The government policy favors individuals to go into RE and owned properties. The investors are therefore given several incentives, one of which is depreciation. In reality, the property value will likely go "UP" in a period of time. Even with this fact, the investors are allowed to report "loss" in the property value every year.

Take an example of a residential property. The property's lifetime is estimated at 27.5 years. If you sell your property at $275,000, and every year you have reported a "loss" of $10,000, your taxable amount is reduced by $10,000 every year you owned the property. Assume you have been earning $100,000 annually from the property; the taxable income is pegged at $90,000. This example shows how depreciation is a RE investor's hidden cash flow.

Another great reason to buy a home is that you can extend your mortgage to a long run and pay less per month, or speed up the process so that you pay more now, but are finished paying it back sooner. If you're a workaholic now but dream of an early retirement, this could be a great opportunity. Once your mortgage is paid off, that's it: the home is yours. You're just paying for insurance and utilities.
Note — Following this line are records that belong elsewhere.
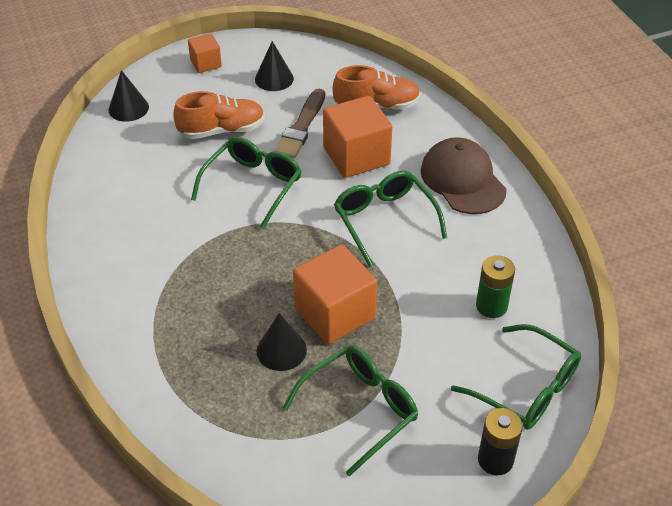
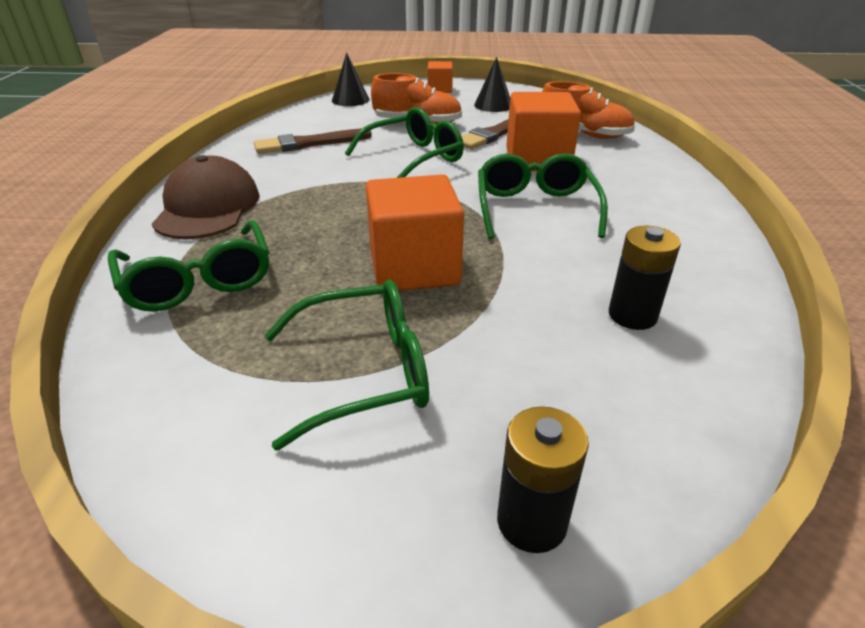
camera: 25 degrees right, 10 degrees down
(144, 193) = (309, 143): none -> brown brush
(281, 350) = (321, 283): black cone -> none
(462, 180) = (652, 198): brown cap -> brown cap (208, 207)
(491, 306) = (632, 315): green battery -> black battery
(527, 389) = (643, 432): green glasses -> green glasses (198, 281)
Conservatively, consider a debt-equity ratio of 50-50 when investing in property. There are extreme cases where investors opt for 100% equity. With a good selection of properties and assets included in the portfolio, the returns will be good even in 100% equity structure arrangement.

Leasing a space and then renting it out: This involves tying part of your capital in a property by entering into a long-term contract in which you rent a bigger room, subdivide the space and carry out modifications before sub-leasing the same space to tenants at a higher rate. Take an example of a big business block in the city; the mobile workers can buy office time from larger tenants in the property.

Real estate investment is a business just like any other. Unlike other forms of businesses, the expenses may not be direct. However, you have the opportunity to count them as expenses. When you get out looking for a property, all the costs you incur are tax deductible, including the vehicle expenses incurred. The same goes for expenditures related to repairs, painting, plumbing, security, property management among others. All these costs are tax deductible from the rental income. All you need is to consult a qualified tax expert to determine what tax deductible is and what is not.